● Text section
□ □ □ □
2008-09-28 Thread Tom Lane
Greg Stark [EMAIL PROTECTED] writes:
 On 27 Sep 2008, at 09:56 PM, Tom Lane [EMAIL PROTECTED] wrote:
 ISTM that the fundamental problem is that plpgsql doesn't distinguish
 properly between a null row value (eg, null::somerowtype) and a
 row of null values (eg, row(null,null,...)::somerowtype).  When that
 code was designed, our main SQL engine was pretty fuzzy about the
 difference too, but now there is a clear semantic distinction.

 Iirc the reason for this fuzziness came from the SQL spec definition  
 of IS NULL for rows. As long as you maintain that level of spec- 
 compliance I don't think there are any other important constraints on  
 pg behaviour.

I started to poke into this and found out that it was a bit subtler than
I thought.  It'd be possible to associate a rowisnull state value
with a row variable, but the problem is that plpgsql treats the row
fields as independent variables that can be accessed without touching
the row.  In particular you can assign null or nonnull values to
individual fields.  So consider

-- presumably, this'll set rowisnull to TRUE:
rowvar := NULL;
-- this had better cause rowisnull to become FALSE:
rowvar.field1 := 42;
-- does this cause it to become TRUE again?
□ □ □ □
● Raw records
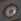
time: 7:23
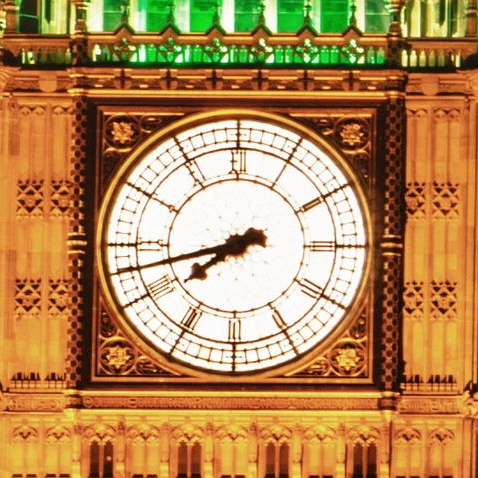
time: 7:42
□ □ □ □
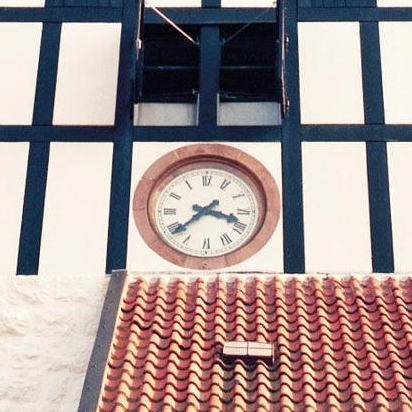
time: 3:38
□ □ □ □
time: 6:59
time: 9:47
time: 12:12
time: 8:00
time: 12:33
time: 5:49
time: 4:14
□ □ □ □
● Requirements
[a] Retype the passage of the plpgsql message from "-- presumably, this'll" up to and including "become TRUE again?".
[b] In the plpgsql message, what two things does plpgsql fail to distinguish properly?
[c] Summarize the plpgsql message in three sentences.
Work only from the text, not the records.

● Answers by task
[a]
-- presumably, this'll set rowisnull to TRUE:
rowvar := NULL;
-- this had better cause rowisnull to become FALSE:
rowvar.field1 := 42;
-- does this cause it to become TRUE again?

[b] A null row value (such as null::somerowtype) and a row of null values (such as row(null,null,...)::somerowtype).

[c] plpgsql does not properly distinguish a null row value from a row of null values, though the main SQL engine now draws a clear semantic line between them. Greg Stark recalls that this fuzziness came from the SQL spec's definition of IS NULL for rows. Tom Lane found the fix subtler than expected: a rowisnull state could be attached to a row variable, but plpgsql treats row fields as independent variables that can each be assigned null or nonnull values.